Any predatory marine mollusc of the class Cephalopoda, with the mouth and head surrounded by tentacles. Cephalopods are the most intelligent, the fastest-moving, and the largest of all animals without backbones, and there are remarkable luminescent forms that swim or drift at great depths. They have the most highly developed nervous and sensory systems of all invertebrates, the eye in some closely paralleling that found in vertebrates. Examples include squid, octopus, and cuttlefish. Shells are rudimentary or absent in most cephalopods.
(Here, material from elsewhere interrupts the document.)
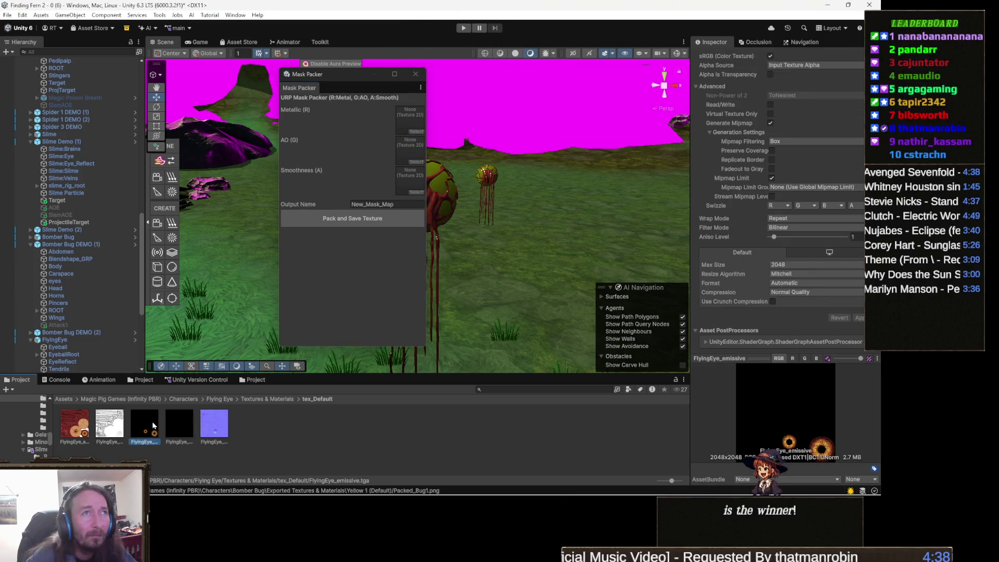
{"action": "scroll", "coordinate": [769, 295], "scroll_direction": "up", "scroll_amount": 3}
Typically, they move by swimming with the mantle (fold of outer skin) aided by the arms, but can squirt water out of the siphon (funnel) to propel themselves backwards by jet propulsion. Squid, for example, can escape predators at speeds of 11 kph/7mph. Cephalopods grow very rapidly and may be mature in a year. The female common octopus lays 150,000 eggs after copulation, and stays to brood them for as long as six weeks. After they hatch the female dies, and, although reproductive habits of many cephalopods are not known, it is thought that dying after spawning may be typical.

The Humboldt squid, Dosidicus gigas can grow to 3.5 m/11.5 ft in length and weigh more than 130 kg/285 lb. Little is known of the giant squid Architeuthis dux. The largest specimen caught measured 20 m/66 ft and weighed about one tonne.